Cette nomination a une charge symbolique importante au sein de l'institution catholique et semble refléter la volonté du pape de poursuivre la réforme du synode et l'ouverture de l'Eglise aux femmes et aux laïcs, dans un contexte d'évolution de la société et de crise de la vocation. "Cette décision du pape François, qui est quand même audacieuse parce qu'elle inscrit à la fois une forme de nouveauté, vient en réponse d'aspirations, d'échanges, de débats dans l'Église qui ont appelé, de manière très forte, à plus de responsabilité des femmes dans l'Église, sur le terrain", commente Nathalie Becquart. "Elles sont déjà très présentes dans beaucoup d'endroits, mais l'enjeu est de les associer davantage au processus de décision. Et ce sont des aspirations portées par beaucoup de personnes par le monde, non seulement des femmes, mais aussi des hommes et dans les différents mondes, économiques et politiques."  

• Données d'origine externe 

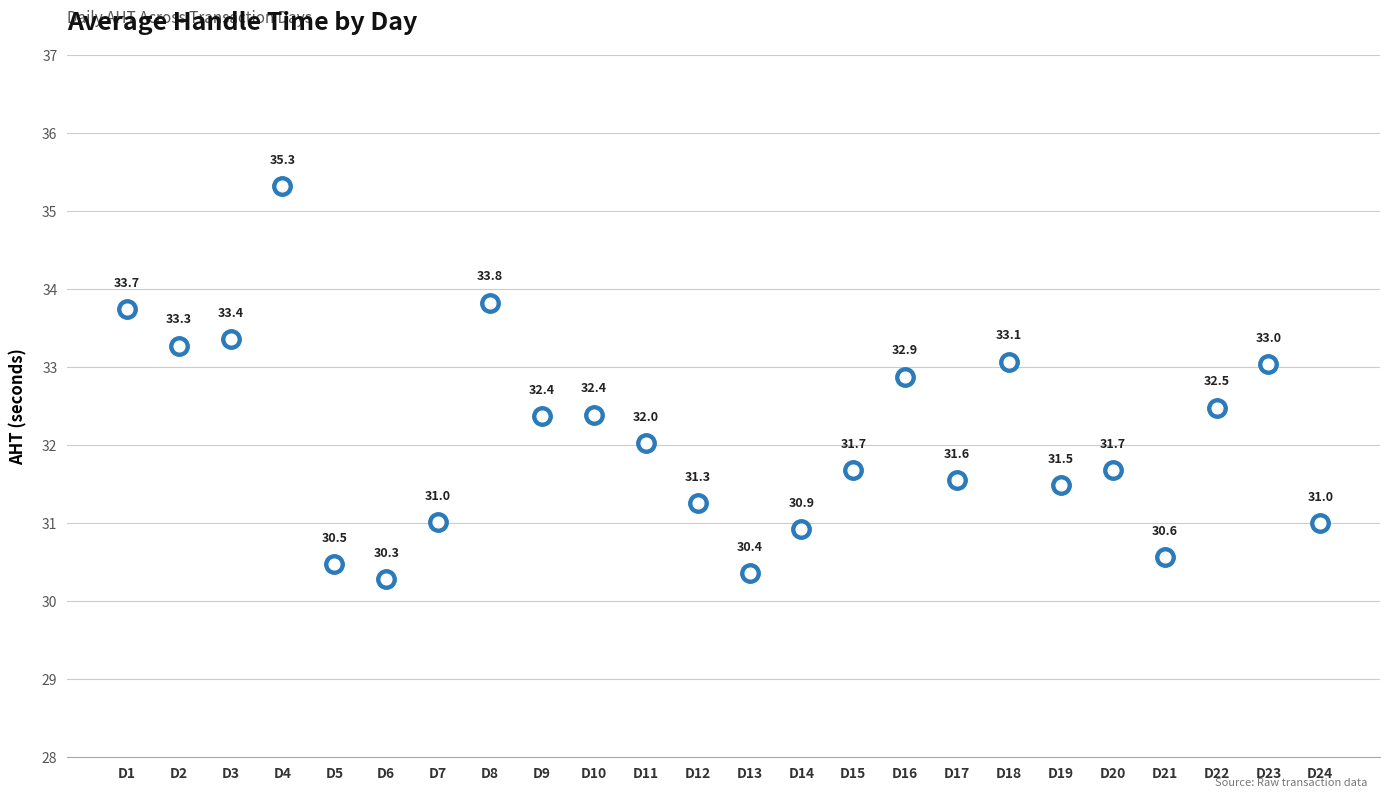

What is the change in value from D15 to D22?

+0.8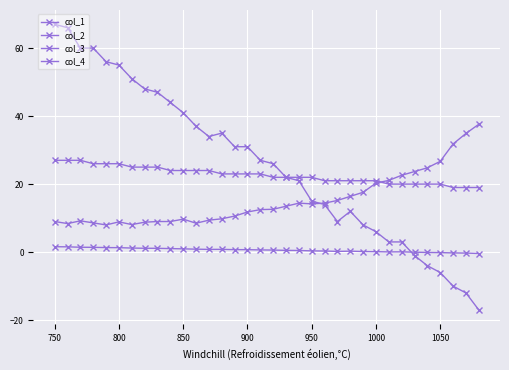

Count the number of data series in this chart.

4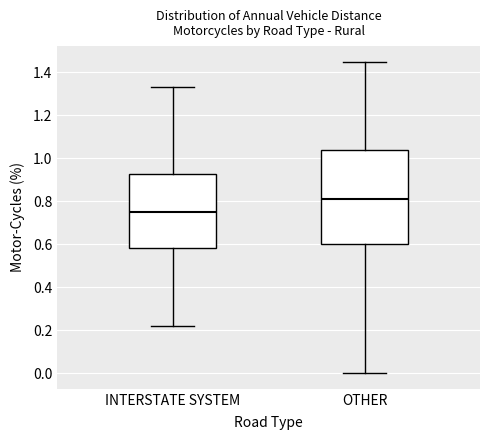

Reading left to right, read every box against the y-axis: the position of its median line, the range the box covers, and the ends of its whiskers. The values are not printed on the chart, so give them approximately, as read against the axis.

INTERSTATE SYSTEM: median 0.76, box 0.58 to 0.92, whiskers 0.22 to 1.34
OTHER: median 0.82, box 0.60 to 1.04, whiskers 0.00 to 1.46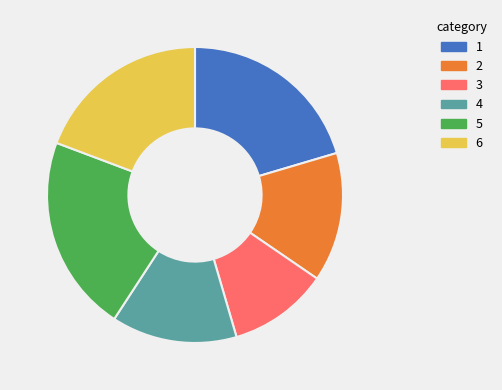

Is it true that 6 is 19% of the pie?

True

Depuis l'annonce de ses nouvelles fonctions, Nathalie Becquart a reçu de nombreux messages, d'hommes et de femmes d'Eglise mais aussi de non-croyants ou d'amis d'autres religions, pour la féliciter de ce parcours. "Je suis très touchée, à travers ça, de me sentir profondément reliée à toutes ces personnes. Je sens que je suis appelée à vivre cette responsabilité aujourd'hui en étant très proche de tous et complètement reliée à ce peuple de Dieu", confie-t-elle, au micro d'Europe 1.

Appartenir et voter dans ce cénacle très fermé est une source d'espoir pour beaucoup de femmes qui aspirent à plus de responsabilités au Vatican. "L'Eglise, elle, est au cœur de la société. La place des femmes a bougé depuis un siècle et elle continue à bouger", affirme Nathalie Becquart, pointant le rôle des religieuses : près de 440.000 femmes dans le monde, sur le terrain, "proche des gens, à les servir à travers l'éducation, les hôpitaux". "Elles sont aussi à travailler dans de nombreux postes au Vatican", rappelle la religieuse. "Vous savez qu'à la Curie romaine, aujourd'hui, il n'y a pas loin de 25 femmes. Et ça, ça bouge petit à petit."

Un synode à préparer pour octobre 2022

Le synode, chargée d'étudier les grandes questions doctrinales depuis 1965, est animé par des "pères synodaux" (évêques ou cardinaux) ayant le droit de vote. Il compte en outre des auditrices et des expertes, sans droit de vote. Religieuse de la congrégation des Xavières, Nathalie Becquart, 52 ans, était depuis 2019 "consultrice". La diplômée d'HEC, étudiante en théologie, philosophie et récemment spécialisée en ecclésiologie, décrit sa mission comme "un travail d'équipe de direction" pour préparer ce prochain rendez-vous de débats et de réflexions dans huit mois. "On ne va pas manquer de travail : la tâche est devant nous", plaisante-t-elle. "Le but d'un synode, c'est d'arriver à un consensus, de créer de la communion", rappelle-t-elle. "Donc, en fait, le vote n'intervient qu'à la fin. Si le processus a bien fonctionné, quasiment tout est voté à l'unanimité à la fin"

Elle a dirigé en France le Service national pour l'évangélisation des jeunes et des vocations de la Conférence des évêques de France de 2012 à 2018 et publié plusieurs essais  dont Religieuse, pourquoi? Cette vie en vaut la peine et C'est maintenant le temps favorable – Cinq regards de femmes sur la crise.

Cette prochaine assemblée consacrée justement à la "synodalité", pluralité de réalité dans l'Eglise, devrait permettre l'évocation de ces ouvertures au sein de l'institution catholique, notamment vis-à-vis des femmes. Un désir porté et exprimé par le pape François, assure la nouvelle sous-secrétaire du synode des évêques. "Il fait un certain nombre de gestes. Maintenant, les changements de mentalités, la conversion des manières de fonctionner dans bien des lieux, ça prend du temps. Il s'agit de continuer à chercher ensemble des chemins qui vont permettre ce respect mutuel, cette égalité et surtout ce travail commun. Je crois qu'aujourd'hui, en particulier en temps de crise, c'est la diversité qui va nous permettre de trouver les chemins."